Deprem Kahini” Şener Üşümezsoy’dan Ezber Bozan Çıkış: “İstanbul’da 7 ve Üzeri Deprem Beklemiyorum”

Deprem Kahini” Şener Üşümezsoy’dan Ezber Bozan Çıkış: “İstanbul’da 7 ve Üzeri Deprem Beklemiyorum”
Yayınlama: 28.11.2025
A+
A-

Beyaz TV ekranlarında yayınlanan “Akılda Kalsın” programına konuk olan Jeolog Prof. Dr. Şener Üşümezsoy, beklenen Büyük Marmara Depremi ile ilgili yerleşmiş kanıların aksine çarpıcı açıklamalarda bulundu. Üşümezsoy, “Adalar fayı ölüdür, İstanbul’u yıkacak büyük bir enerji birikimi yok” diyerek, riskin Silivri-Kumburgaz arasındaki 30 kilometrelik hatla sınırlı olduğunu iddia etti.

Beyaz TV’de Melissa Bağcı’nın sunumuyla ekrana gelen “Akılda Kalsın” programının bu haftaki konuğu ünlü Jeolog Prof. Dr. Şener Üşümezsoy oldu. Programda Türkiye’nin deprem haritasını ve riskli bölgeleri yorumlayan Üşümezsoy, özellikle İstanbulluların korkulu rüyası haline gelen Marmara depremi hakkında diğer uzmanlardan ayrışan tezler öne sürdü.

“Marmara’da Risk Taşıyan Tek Bir Yer Var”

Sunucu Melissa Bağcı’nın İstanbul’a gelirken yaşadığı tedirginliği dile getirmesi üzerine konuşan Üşümezsoy, kamuoyunda yaratılan “7.2 veya 7.6 büyüklüğünde deprem olacak” algısının bilimsel verilerle uyuşmadığını savundu. Üşümezsoy, Kuzey Marmara’daki riskin sanıldığı gibi boydan boya kırılacak 180 kilometrelik bir fay hattı olmadığını belirtti.

• [Veriler]:
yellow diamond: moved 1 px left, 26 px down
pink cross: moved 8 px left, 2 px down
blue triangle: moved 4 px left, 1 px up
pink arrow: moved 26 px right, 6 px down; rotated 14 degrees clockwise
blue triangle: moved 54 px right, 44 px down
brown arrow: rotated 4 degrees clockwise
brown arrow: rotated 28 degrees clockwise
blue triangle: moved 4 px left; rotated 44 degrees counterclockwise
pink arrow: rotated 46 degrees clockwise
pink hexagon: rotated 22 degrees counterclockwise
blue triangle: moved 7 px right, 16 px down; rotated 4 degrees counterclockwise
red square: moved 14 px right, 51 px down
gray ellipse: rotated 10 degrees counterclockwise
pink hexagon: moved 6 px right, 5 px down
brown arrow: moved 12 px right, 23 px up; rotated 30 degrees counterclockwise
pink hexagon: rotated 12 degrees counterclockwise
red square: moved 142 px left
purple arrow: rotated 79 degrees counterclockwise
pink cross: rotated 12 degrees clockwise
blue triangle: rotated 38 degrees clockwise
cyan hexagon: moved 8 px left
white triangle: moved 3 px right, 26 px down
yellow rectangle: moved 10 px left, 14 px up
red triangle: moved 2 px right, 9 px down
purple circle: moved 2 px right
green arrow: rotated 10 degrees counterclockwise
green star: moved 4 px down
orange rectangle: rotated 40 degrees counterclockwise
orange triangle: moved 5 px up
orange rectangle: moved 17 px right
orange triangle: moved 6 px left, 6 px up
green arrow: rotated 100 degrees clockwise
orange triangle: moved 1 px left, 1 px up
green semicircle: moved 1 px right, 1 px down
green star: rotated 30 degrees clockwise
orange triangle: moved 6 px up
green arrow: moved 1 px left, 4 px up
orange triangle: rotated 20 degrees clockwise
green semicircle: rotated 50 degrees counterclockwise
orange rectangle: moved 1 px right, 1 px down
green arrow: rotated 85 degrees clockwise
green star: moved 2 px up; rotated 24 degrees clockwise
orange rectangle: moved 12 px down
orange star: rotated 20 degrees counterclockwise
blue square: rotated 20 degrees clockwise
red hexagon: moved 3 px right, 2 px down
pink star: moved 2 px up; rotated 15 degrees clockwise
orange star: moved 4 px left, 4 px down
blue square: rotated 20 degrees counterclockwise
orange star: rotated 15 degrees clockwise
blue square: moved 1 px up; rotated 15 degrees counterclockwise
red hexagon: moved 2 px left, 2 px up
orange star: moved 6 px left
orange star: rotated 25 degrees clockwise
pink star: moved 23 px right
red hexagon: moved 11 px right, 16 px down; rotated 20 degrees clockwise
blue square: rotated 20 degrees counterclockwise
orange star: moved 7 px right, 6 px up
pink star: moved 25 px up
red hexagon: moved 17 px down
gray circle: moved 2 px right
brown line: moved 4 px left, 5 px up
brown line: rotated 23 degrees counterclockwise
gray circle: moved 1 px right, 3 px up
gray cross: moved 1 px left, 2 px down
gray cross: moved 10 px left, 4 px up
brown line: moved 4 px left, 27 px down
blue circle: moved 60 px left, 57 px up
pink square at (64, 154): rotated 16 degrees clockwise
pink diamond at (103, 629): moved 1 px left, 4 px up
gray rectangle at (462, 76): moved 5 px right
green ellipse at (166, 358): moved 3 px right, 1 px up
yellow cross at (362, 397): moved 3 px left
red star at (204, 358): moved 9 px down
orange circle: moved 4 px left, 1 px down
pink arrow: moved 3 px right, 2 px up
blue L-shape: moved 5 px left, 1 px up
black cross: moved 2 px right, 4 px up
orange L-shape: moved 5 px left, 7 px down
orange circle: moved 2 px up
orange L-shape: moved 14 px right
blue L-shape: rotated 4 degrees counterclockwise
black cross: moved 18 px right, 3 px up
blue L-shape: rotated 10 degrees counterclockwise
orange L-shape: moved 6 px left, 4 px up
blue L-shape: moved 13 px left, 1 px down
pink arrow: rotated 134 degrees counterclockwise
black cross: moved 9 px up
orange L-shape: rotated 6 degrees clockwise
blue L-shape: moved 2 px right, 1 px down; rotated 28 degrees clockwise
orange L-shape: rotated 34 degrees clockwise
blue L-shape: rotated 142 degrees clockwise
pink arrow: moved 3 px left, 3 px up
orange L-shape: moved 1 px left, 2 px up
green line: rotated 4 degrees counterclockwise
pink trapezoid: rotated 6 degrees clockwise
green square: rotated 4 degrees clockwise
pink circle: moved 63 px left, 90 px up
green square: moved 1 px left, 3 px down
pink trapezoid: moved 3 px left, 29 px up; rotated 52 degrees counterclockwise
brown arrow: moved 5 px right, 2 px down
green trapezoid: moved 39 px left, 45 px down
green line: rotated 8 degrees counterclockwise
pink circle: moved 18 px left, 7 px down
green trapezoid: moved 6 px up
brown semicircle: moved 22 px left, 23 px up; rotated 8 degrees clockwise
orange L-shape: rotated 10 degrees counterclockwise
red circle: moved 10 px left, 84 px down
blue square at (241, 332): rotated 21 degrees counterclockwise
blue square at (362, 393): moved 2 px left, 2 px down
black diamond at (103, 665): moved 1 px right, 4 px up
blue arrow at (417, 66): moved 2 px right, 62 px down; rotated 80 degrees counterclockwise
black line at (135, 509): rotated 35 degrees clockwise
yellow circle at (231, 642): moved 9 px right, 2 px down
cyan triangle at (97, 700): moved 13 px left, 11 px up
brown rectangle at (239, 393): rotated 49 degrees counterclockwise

• [Görev 1]: Marmara depremi haberine göre Üşümezsoy, riskin hangi hatla sınırlı olduğunu iddia ediyor?
• [Görev 2]: Marmara depremi haberini son cümlesinden sonra devam ettir.
Listeye ihtiyaç yok.

• [Cevap 1]: Silivri-Kumburgaz arasındaki 30 kilometrelik hatla.

• [Cevap 2]:
Üşümezsoy, “Marmara’da risk taşıyan yegane fay, Silivri ile Kumburgaz arasındaki yaklaşık 30-35 kilometrelik hattır. Bu fay kırılırsa maksimum 6 ile 6.5 arasında bir deprem üretir. Bu da İstanbul’u yerle bir edecek, ‘kıyamet senaryosu’ denilen deprem değildir” ifadelerini kullandı.

“Adalar Fayı Ölüdür, Stres Yok”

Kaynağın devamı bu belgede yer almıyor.